» Selected excerpt
- - - - -

I'm really not sure if POWER1 and PowerPC 603 should be counted as OoO or not.

It's certainly not the same kind of OoO. They had register renaming¹, But only enough storage for a few renamed registers. And they didn't have any kind of scheduler.

The lack of a scheduler meant execution units still executed all instructions in program order. The only way you could get out-of-order execution is when instructions went down different pipelines. A floating point instruction could finish execution before a previous integer instruction even started, but you could never execute two floating point instructions Out-of-Order. Or two memory instructions, or two integer instructions.

While the Pentium Pro had a full scheduler. Any instruction within the 40 μop reorder buffer could theoretically execute in any order, depending on when their dependencies were available.

Even on the later PowerPCs (like the 604) that could reorder instructions within an execution unit, the scheduling was still very limited. There was only a two entry reservation station in front of each execution unit, and it would pick whichever one was ready (and oldest). One entry could hold a blocked instruction for quite a while many later instructions passed it through the second entry.

And this two-entry reservation station scheme didn't even seem to work. The laster PowerPC 750 (aka G3) and 7400 (aka G4) went back to singe entry reservation stations on every execution unit except for the load-store units (which stuck with two entries).

It's not until the PowerPC 970 (aka G5) that we see a PowerPC design with substantial reordering capabilities.

¹ well on the PowerPC 603, only the FPU had register naming, but the POWER1 and all later PowerPCs had integer register renaming


It was intel's (at least) second OoO processor, after i960 - from which it pulled important team members.

- - - - -

» Supplied data
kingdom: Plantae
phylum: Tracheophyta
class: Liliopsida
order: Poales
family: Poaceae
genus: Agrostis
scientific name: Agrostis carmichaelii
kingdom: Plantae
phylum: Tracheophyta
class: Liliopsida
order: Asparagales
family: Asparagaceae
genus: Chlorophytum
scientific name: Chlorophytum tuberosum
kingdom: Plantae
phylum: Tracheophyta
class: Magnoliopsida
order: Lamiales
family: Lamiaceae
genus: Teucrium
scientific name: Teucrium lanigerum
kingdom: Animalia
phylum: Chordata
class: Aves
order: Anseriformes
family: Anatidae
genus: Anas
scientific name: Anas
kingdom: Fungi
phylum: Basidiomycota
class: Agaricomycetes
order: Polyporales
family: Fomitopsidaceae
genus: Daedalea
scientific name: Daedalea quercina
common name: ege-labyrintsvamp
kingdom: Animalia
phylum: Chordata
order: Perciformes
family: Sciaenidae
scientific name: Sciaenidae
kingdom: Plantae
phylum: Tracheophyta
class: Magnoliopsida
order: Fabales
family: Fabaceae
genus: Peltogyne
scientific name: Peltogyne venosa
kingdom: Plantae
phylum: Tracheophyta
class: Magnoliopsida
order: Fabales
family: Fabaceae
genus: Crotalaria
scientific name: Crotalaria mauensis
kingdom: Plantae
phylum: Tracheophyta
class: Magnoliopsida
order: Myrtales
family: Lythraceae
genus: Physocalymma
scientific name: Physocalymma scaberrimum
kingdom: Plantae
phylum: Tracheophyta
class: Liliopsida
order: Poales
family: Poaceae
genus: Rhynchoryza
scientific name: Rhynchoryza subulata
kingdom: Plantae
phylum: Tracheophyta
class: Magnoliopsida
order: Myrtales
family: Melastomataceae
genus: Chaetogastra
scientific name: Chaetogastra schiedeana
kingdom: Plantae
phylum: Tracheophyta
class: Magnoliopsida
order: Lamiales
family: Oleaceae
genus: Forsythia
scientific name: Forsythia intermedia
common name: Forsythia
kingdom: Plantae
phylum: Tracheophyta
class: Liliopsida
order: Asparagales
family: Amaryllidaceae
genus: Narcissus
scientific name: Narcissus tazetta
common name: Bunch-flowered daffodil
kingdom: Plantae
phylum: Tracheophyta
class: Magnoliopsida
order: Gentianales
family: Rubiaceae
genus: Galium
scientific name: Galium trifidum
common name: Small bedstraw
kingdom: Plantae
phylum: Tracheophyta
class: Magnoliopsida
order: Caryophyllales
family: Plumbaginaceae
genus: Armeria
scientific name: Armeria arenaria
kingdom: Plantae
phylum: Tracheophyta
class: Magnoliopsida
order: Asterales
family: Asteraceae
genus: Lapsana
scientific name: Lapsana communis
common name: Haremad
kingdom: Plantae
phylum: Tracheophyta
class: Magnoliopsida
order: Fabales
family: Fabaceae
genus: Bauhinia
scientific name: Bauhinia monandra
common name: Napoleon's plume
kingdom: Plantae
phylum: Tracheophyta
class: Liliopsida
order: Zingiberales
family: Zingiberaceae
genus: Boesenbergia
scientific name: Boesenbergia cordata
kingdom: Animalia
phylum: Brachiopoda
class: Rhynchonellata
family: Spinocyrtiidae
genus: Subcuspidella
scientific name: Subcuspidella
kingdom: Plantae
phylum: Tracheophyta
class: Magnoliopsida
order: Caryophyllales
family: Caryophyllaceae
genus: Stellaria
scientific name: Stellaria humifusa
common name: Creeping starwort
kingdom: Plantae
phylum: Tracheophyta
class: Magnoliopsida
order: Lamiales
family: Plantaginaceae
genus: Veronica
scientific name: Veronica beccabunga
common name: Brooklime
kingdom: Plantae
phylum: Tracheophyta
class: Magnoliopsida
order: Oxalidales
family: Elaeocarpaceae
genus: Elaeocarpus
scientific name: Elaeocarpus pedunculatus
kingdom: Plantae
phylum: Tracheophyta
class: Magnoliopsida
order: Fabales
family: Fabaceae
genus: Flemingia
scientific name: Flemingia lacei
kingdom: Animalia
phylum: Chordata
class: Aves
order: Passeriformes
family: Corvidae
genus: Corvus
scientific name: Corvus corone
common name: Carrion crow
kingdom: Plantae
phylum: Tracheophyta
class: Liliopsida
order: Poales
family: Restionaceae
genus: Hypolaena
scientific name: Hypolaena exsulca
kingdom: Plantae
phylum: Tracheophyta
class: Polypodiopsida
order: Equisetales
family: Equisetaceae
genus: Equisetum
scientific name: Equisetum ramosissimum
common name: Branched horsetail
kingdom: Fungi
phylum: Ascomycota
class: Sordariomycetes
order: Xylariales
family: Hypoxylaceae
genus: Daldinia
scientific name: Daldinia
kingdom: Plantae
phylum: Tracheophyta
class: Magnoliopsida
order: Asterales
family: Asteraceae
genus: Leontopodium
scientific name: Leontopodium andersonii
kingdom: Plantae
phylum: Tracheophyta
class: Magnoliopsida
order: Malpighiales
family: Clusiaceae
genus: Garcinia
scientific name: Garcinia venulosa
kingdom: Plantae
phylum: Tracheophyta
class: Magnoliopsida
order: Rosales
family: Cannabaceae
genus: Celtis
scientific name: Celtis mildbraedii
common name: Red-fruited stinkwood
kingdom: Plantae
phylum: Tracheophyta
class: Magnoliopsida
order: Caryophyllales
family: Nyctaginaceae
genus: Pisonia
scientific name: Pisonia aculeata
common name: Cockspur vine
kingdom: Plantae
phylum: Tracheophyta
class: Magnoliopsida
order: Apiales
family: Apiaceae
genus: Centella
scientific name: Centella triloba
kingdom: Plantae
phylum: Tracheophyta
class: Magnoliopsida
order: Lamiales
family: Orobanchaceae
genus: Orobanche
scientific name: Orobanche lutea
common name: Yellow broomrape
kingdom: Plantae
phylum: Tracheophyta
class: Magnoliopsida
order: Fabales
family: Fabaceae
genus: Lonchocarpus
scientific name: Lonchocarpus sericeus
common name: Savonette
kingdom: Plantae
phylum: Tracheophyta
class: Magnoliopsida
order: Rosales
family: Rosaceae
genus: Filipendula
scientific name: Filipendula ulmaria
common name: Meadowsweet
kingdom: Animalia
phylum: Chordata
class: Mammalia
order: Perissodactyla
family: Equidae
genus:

- - - - -

» Parts of the exercise
1: Answer these questions about the out-of-order execution text:
(a) How many μops fit in the Pentium Pro's reorder buffer?
(b) On the PowerPC 603, which unit was the only one with register renaming?
(c) Which PowerPC design is the first named as having substantial reordering capabilities?
2: In the out-of-order execution text, rename "scheduler" to "dispatcher" and give the part from "The lack of" up to and including "dependencies were available.".
3: Write what comes next in the out-of-order execution text, picking up from the point where it stops.
The records were drawn from a separate source.

» Answers per task
1:
(a) 40
(b) The FPU
(c) The PowerPC 970 (aka G5)

2:
The lack of a dispatcher meant execution units still executed all instructions in program order. The only way you could get out-of-order execution is when instructions went down different pipelines. A floating point instruction could finish execution before a previous integer instruction even started, but you could never execute two floating point instructions Out-of-Order. Or two memory instructions, or two integer instructions.

While the Pentium Pro had a full dispatcher. Any instruction within the 40 μop reorder buffer could theoretically execute in any order, depending on when their dependencies were available.

3:
Was i960 OoO?

Yes, with branch prediction and speculative execution too

Interesting, apparently it did scoreboarding like the CDC6600 and allowed multiple memory loads in flight, but I can't find a definite statement on whether it did renaming (I.e. writes to the same registers stalled). It might not be OoO as per modern definition, but is also not a fully on-order design.

OoO is a surprisingly old idea, first used in the IBM System/360 Model 91 released all the way back in 1966.

https://en.wikipedia.org/wiki/Tomasulo's_algorithm

Took a while until transistor budgets allowed it to be implemented in consumer microprocessors.


Also for the gap between CPU speed and memory speed to matter enough for it to be worthwhile.

Very true, Bob Colwell was hired with past experience in this, I think from "Cyndrome" (edit: Multiflow).

https://news.ycombinator.com/item?id=38459128


You can never have too much Godbolt!


They didn't kill off the Atom line, they just dropped the Atom naming [0][1]. They are typically also dirt cheap [2].

[0] https://en.wikipedia.org/wiki/Tremont_(microarchitecture)

[1] https://en.wikipedia.org/wiki/Gracemont_(microarchitecture)

[2] https://www.amazon.com/GMKtec-Nucbox5-Desktop-Computer-Windo...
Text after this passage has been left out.